What happens to my SNAP benefits if I am incarcerated?

If you are the primary recipient of food stamps in your household, your benefits will most likely be discontinued or revoked when you are incarcerated. Transferring your benefits without authorization or allowing them to be used by someone else, including other members of your household, such as a spouse or children, is considered fraud under SNAP regulations and may carry severe consequences. If your household needs access to food stamp benefits during your incarceration, another individual will have to apply on the household’s behalf and be independently approved for assistance. Depending on the cause of your incarceration, you may be able to reapply and have your benefits reinstated when you are released. However, it is important to be aware that in many states certain types of offenses, particularly drug-related offenses, can disqualify convicted individuals from state and federal assistance programs for a period of time or even permanently. Representatives from your state’s SNAP program will be able to provide details specific to the rules in your state of residence.

Are there work requirements for SNAP recipients?

Some applicants may be subject to minimum work requirements in order to keep their SNAP benefits. Able-Bodied Adults Without Dependents (ABAWD) between the ages of 18 and 49 are often restricted to three months of SNAP support within a 36-month span of time. To continue to receive benefits beyond the three-month limit, most states require that ABAWDs meet minimum work requirements. Exceptions apply and may vary by state.

What can I do if I suspect someone is committing food stamps fraud?

It is a crime to sell, trade or transfer food stamps or to otherwise knowingly violate program rules. If you are aware of or suspect SNAP fraud, please report it by calling toll free to 1-800-424-9121.

Can I use my SNAP benefits at restaurants?

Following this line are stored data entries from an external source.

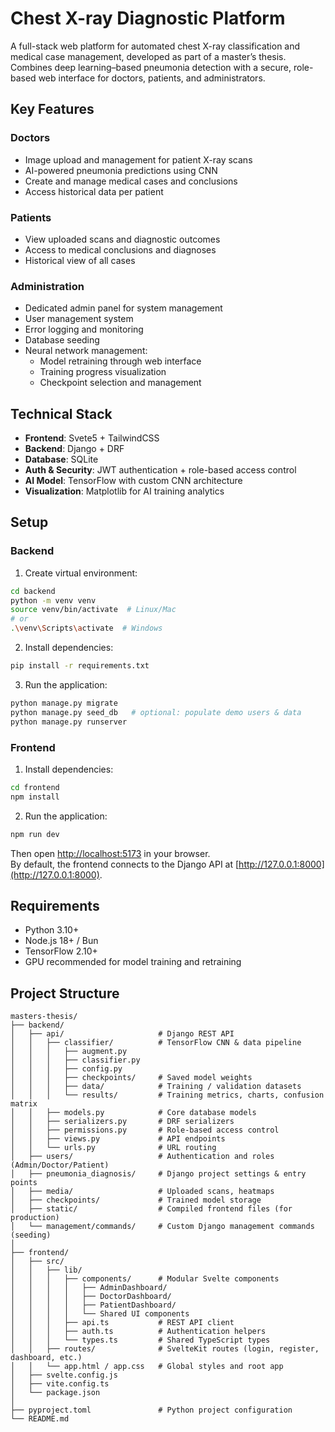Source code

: # Chest X-ray Diagnostic Platform

A full-stack web platform for automated chest X-ray classification and medical case management, developed as part of a master’s thesis.
Combines deep learning–based pneumonia detection with a secure, role-based web interface for doctors, patients, and administrators.

## Key Features

### Doctors
- Image upload and management for patient X-ray scans
- AI-powered pneumonia predictions using CNN
- Create and manage medical cases and conclusions
- Access historical data per patient

### Patients
- View uploaded scans and diagnostic outcomes
- Access to medical conclusions and diagnoses
- Historical view of all cases

### Administration
- Dedicated admin panel for system management
- User management system
- Error logging and monitoring
- Database seeding
- Neural network management:
  - Model retraining through web interface
  - Training progress visualization
  - Checkpoint selection and management

## Technical Stack

- **Frontend**: Svete5 + TailwindCSS
- **Backend**: Django + DRF
- **Database**: SQLite
- **Auth & Security**: JWT authentication + role-based access control
- **AI Model**: TensorFlow with custom CNN architecture
- **Visualization**: Matplotlib for AI training analytics

## Setup

### Backend

1. Create virtual environment:
```bash
cd backend
python -m venv venv
source venv/bin/activate  # Linux/Mac
# or
.\venv\Scripts\activate  # Windows
```

2. Install dependencies:
```bash
pip install -r requirements.txt
```

3. Run the application:
```bash
python manage.py migrate
python manage.py seed_db   # optional: populate demo users & data
python manage.py runserver
```

### Frontend

1. Install dependencies:
```bash
cd frontend
npm install
```

2. Run the application:
```bash
npm run dev
```

Then open [http://localhost:5173](http://localhost:5173) in your browser.  
By default, the frontend connects to the Django API at [http://127.0.0.1:8000](http://127.0.0.1:8000).

## Requirements

- Python 3.10+
- Node.js 18+ / Bun
- TensorFlow 2.10+
- GPU recommended for model training and retraining

## Project Structure
```
masters-thesis/
├── backend/
│   ├── api/                     # Django REST API
│   │   ├── classifier/          # TensorFlow CNN & data pipeline
│   │   │   ├── augment.py
│   │   │   ├── classifier.py
│   │   │   ├── config.py
│   │   │   ├── checkpoints/     # Saved model weights
│   │   │   ├── data/            # Training / validation datasets
│   │   │   └── results/         # Training metrics, charts, confusion matrix
│   │   ├── models.py            # Core database models
│   │   ├── serializers.py       # DRF serializers
│   │   ├── permissions.py       # Role-based access control
│   │   ├── views.py             # API endpoints
│   │   └── urls.py              # URL routing
│   ├── users/                   # Authentication and roles  (Admin/Doctor/Patient)
│   ├── pneumonia_diagnosis/     # Django project settings & entry points
│   ├── media/                   # Uploaded scans, heatmaps
│   ├── checkpoints/             # Trained model storage
│   ├── static/                  # Compiled frontend files (for production)
│   └── management/commands/     # Custom Django management commands (seeding)
│
├── frontend/
│   ├── src/
│   │   ├── lib/
│   │   │   ├── components/      # Modular Svelte components
│   │   │   │   ├── AdminDashboard/
│   │   │   │   ├── DoctorDashboard/
│   │   │   │   ├── PatientDashboard/
│   │   │   │   └── Shared UI components
│   │   │   ├── api.ts           # REST API client
│   │   │   ├── auth.ts          # Authentication helpers
│   │   │   └── types.ts         # Shared TypeScript types
│   │   ├── routes/              # SvelteKit routes (login, register, dashboard, etc.)
│   │   └── app.html / app.css   # Global styles and root app
│   ├── svelte.config.js
│   ├── vite.config.ts
│   └── package.json
│
├── pyproject.toml               # Python project configuration
└── README.md
```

Generally, no. SNAP funds are designed to be used for the purchase of cost-effective food that will be prepared and consumed at home. However, some states offer exemptions to these rules for certain qualifying populations. For example, recipients who are homeless or unable to cook for themselves due to a disability may be authorized to purchase meals from pre-approved restaurants in some cities or states.

Can I use my SNAP benefits to pay for vitamins or supplements?

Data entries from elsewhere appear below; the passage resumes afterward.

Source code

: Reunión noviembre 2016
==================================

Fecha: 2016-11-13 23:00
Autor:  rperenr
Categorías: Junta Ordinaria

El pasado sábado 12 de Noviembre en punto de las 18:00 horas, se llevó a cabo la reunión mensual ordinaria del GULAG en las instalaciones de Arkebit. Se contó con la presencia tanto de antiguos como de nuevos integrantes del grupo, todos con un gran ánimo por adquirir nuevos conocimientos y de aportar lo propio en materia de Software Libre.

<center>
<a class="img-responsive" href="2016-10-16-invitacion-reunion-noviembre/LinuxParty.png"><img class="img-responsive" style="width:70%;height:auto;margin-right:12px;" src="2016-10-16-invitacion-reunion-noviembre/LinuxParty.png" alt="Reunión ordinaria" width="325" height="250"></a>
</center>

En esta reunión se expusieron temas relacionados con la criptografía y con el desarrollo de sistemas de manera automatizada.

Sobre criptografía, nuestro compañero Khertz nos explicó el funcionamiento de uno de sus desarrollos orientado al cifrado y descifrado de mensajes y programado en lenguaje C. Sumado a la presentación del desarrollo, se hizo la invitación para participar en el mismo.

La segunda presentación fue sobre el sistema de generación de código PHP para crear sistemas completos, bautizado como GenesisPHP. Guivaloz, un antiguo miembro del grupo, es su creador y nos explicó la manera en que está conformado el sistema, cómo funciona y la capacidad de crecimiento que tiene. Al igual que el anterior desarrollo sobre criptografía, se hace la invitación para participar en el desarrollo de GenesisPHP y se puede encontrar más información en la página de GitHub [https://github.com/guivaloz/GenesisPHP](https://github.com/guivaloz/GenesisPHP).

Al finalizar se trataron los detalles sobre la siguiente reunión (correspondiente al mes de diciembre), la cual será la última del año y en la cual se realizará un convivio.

No. SNAP benefits are intended to provide recipients to access to safe, healthy and adequate food. They cannot be used on non-food items such a medicine, vitamins or supplements.

Why can I buy some brands of a product but not others with my SNAP EBT card?

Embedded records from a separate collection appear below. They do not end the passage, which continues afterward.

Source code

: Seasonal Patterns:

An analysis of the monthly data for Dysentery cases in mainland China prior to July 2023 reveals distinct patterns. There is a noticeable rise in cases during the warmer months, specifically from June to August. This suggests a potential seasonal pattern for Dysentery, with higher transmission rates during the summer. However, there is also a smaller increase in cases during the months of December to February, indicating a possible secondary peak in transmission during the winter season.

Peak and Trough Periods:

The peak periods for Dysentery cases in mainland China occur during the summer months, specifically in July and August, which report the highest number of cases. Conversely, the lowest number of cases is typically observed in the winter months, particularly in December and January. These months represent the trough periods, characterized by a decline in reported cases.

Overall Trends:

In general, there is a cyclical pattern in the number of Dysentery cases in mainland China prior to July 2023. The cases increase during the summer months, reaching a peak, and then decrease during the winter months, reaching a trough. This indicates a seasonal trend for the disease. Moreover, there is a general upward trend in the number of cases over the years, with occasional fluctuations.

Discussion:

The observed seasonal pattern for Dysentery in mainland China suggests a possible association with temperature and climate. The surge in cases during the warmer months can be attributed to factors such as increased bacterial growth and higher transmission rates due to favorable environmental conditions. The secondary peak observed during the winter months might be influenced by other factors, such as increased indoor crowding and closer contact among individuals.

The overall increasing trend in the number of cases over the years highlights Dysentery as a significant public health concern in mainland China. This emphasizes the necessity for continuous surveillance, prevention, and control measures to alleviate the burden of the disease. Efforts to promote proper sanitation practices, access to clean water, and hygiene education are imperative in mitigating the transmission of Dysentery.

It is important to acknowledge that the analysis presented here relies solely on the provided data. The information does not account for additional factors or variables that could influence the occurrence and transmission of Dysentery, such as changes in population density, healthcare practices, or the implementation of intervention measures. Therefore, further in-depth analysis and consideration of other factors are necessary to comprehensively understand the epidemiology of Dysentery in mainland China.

How a product is labeled, categorized or composed by its manufacturer or producer can influence whether or not it qualifies for purchase under existing SNAP guidelines. Similar items may differ in seemingly slight but important ways, which result in one product qualifying for purchase and the other being disqualified. For example, some energy drinks are labeled and marketed by their producers as a standard beverage. These drinks are categorized as food, just like juices or soft drinks. Other energy drinks are labeled and marketed as supplements, which are not allowable under SNAP benefits and therefore cannot be purchased using a SNAP EBT card. Similarly, gift baskets that are more than 50 percent food typically qualify food purchase under SNAP while gift baskets that are less then 50 percent food by composition do not.